___ GIVEN TEXT ___

I saw water and fuel!
Wherever the fuel was coming from, it was still coming. But of the approximately 5 gallons I pulled out, there was at most an inch of fuel on top of the water. That’s less than half a gallon.
From the first time I noticed the fuel, it never seemed that much to me. From dipping the oil soak cloth (very effective in absorbing fuel and oil, but not water) to collecting the 6 gallons, all signs were a minor fuel loss, which was even decreasing. But,
The mind is its own place and can make a heaven of hell or a hell of heaven. (thanks Milton & Star Trek).
But this is why I say, worry is very destructive. Even with those facts, by the next day, that worry drove me off the deep end. By constantly checking for fuel, all it did was make me lose any objective sense of reason. I cracked.
So, I came up with another radical plan.
We needed a way to recover significant amounts of fuel:
I cut the hose (pictured) that leads from the bilge pump to the thru hull and stuck another hose onto it. This hose I now led out of the engine room, out the salon door to a large bucket on the stern deck.
We would collect everything the bilge pump pumped out of the bilge for the next 12 hours.
We would then take the fuel that standing on top of the water, and pour it into another bucket. Then filter it and pour it back into the fuel tank, as needed. Thus, even if losing 20 gallons of fuel a day, we would probably recover 75% of that. To lose 5 gallons a day was tolerable.
Now the boat is rolling all the time as we have 10 to 16 foot waves off both stern quarters, so it was no easy task to pour one bucket into a larger bucket.

___ RECORDS ___

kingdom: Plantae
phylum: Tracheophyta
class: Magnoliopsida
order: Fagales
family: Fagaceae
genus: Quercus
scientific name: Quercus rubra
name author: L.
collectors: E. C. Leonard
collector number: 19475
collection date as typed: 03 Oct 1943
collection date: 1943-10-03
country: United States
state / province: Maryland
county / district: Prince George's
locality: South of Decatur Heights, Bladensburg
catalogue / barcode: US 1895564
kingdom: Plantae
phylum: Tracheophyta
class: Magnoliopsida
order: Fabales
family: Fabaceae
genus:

___

§ TASK REQUIREMENTS
**1.** Answer these questions from the account of the boat's fuel leak.
(a) According to the oil soak cloth description, what does the cloth absorb, and what does it not absorb?
(b) Where did the narrator lead the new hose attached to the bilge pump line?
(c) How high were the waves off both stern quarters?
**2.** Write the next part of the account of the boat's fuel leak, beginning after its final sentence.
The collected data plays no part in what comes next.

§ RESPONSES IN ORDER
**1.**
(a) It absorbs fuel and oil, but not water.
(b) Out of the engine room, out the salon door, to a large bucket on the stern deck.
(c) 10 to 16 feet.

**2.**
We, really Micah, did just that for 6 hours.
When I relieved Micah, he thought it was mostly water. I checked the “fuel” bucket, the one into which we were pouring the obvious fuel from the bigger bucket. After 6 hours, we had about a quarter of a gallon if that.
I looked at that, I looked at Micah and I came to my senses.
I quickly put an end to this process. It was a 5-minute job to re-connect the now two sections of bilge hose and we were back to normal.
On Day 6, all fuel stopped getting into the bilge
Did I scare it away?
The only explanation is also the most obvious explanation. Last year, in Ireland, when we opened up the port tank to seal it, it was obvious that water had dripped down from the screw holes in which the poorly installed fuel vent fitting had been placed. Now since this is one of the few design, construction issues I have ever found on the Kadey Krogen, it’s hard to complain.
I figured that what had happened is that since the tanks was totally full, the pitching movement in particular meant fuel was being pushed hard against the upper back of the tank. Just where the fuel vent is poorly installed. A few drops every dozen second will easily add up to a couple of gallons a day.
Lesson Learned: If I had to do it all over. I should have been more patient. I could have slowed a bit before doing anything else and waited a few more days. I let myself get too nervous even after I had come up with multiple estimates that the amount of fuel we were losing was not significant.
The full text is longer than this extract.